Rivers Of Living Water
RIVERS OF LIVING WATER
by Pastor Jim May
John 7:37-53, “In the last day, that great day of the feast, Jesus stood and cried, saying, If any man thirst, let him come unto me, and drink. He that believeth on me, as the scripture hath said, out of his belly shall flow rivers of living water. (But this spake he of the Spirit, which they that believe on him should receive: for the Holy Ghost was not yet given; because that Jesus was not yet glorified)
Many of the people therefore, when they heard this saying, said, Of a truth this is the Prophet. Others said, This is the Christ. But some said, Shall Christ come out of Galilee? Hath not the scripture said, That Christ cometh of the seed of David, and out of the town of Bethlehem, where David was? So there was a division among the people because of him. And some of them would have taken him; but no man laid hands on him.
Then came the officers to the chief priests and Pharisees; and they said unto them, Why have ye not brought him? The officers answered, Never man spake like this man. Then answered them the Pharisees, Are ye also deceived? Have any of the rulers or of the Pharisees believed on him? But this people who knoweth not the law are cursed. Nicodemus saith unto them, (he that came to Jesus by night, being one of them) Doth our law judge any man, before it hear him, and know what he doeth? They answered and said unto him, Art thou also of Galilee? Search, and look: for out of Galilee ariseth no prophet.
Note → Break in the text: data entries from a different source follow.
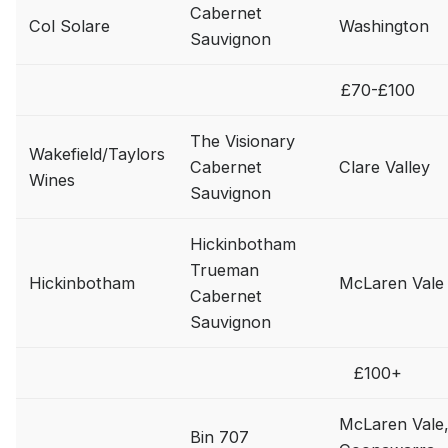
Cabernet
Col Solare
Washington
Sauvignon
£70-£100
The Visionary
Wakefield/Taylors
Cabernet
Clare Valley
Wines
Sauvignon
Hickinbotham
Trueman
Hickinbotham
McLaren Vale
Cabernet
Sauvignon
£100+
McLaren Vale
Bin 707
And every man went unto his own house.”
On the eighth day of the Feast of Tabernacles, Jesus stood in the midst of those who had come together for a solemn assembly. It was time for the offering of the bullock upon the fire. This day would require fewer sacrifices than the seven days prior. The Feast of Tabernacles began with the offering of 13 bullocks on the first day and then each day, one less bullock would be offered. But, on this day, the last day, there would be only one offered. In total, there were 70 bullocks offered in the first 6 days, one for each of the 70 known nations of the world. But, on this great day, the greatest day of all, the last day of the feast, only one would be offered, but it was the most important one for the Jews, for this bullock would be sacrificed on behalf of their own nation.
On this last day, things would differ greatly from the previous 6. On this day there would be a special prayer made, a feast that was greater than those of the previous six days, a different song of worship would be sung, a special blessing invoked from God Jehovah, and a very special offering would be given.
On this day also, there would be a special ceremony, according to Jewish tradition and law. There would be an offering of water to be poured out unto the Lord.
Here is how the water offering ceremony would be done. The priests would take a golden pot, draw water out of the Pool of Siloam, then travel through the city to the Water Gate. There they would blow their trumpets, give out a long, loud shout, as the priest would climb to the altar at the gate. Upon that altar were two silver basins. On the west, the basin was filled with water, while the basin on the east was filled with wine.
This ceremony, for the Jews, had a great significance. It was brought down by tradition from the time of Moses upon Mt. Sinai and it was representative of the pouring out of the Holy Ghost upon God’s people.
Even the Prophet Isaiah referred to this ceremony when he said in Chapter 12, verses 2-6,, “Behold, God is my salvation; I will trust, and not be afraid: for the LORD JEHOVAH is my strength and my song; he also is become my salvation. Therefore with joy shall ye draw water out of the wells of salvation. And in that day shall ye say, Praise the LORD, call upon his name, declare his doings among the people, make mention that his name is exalted. Sing unto the LORD; for he hath done excellent things: this is known in all the earth. Cry out and shout, thou inhabitant of Zion: for great is the Holy One of Israel in the midst of thee.”
The drawing of the water from the well and pouring it out into the basins at the Water Gate was symbolic of drawing salvation from the wells of God’s mercy and grace, and then allowing God to pour out the “new wine” of the Holy Ghost upon His people and filling the land with His blessings.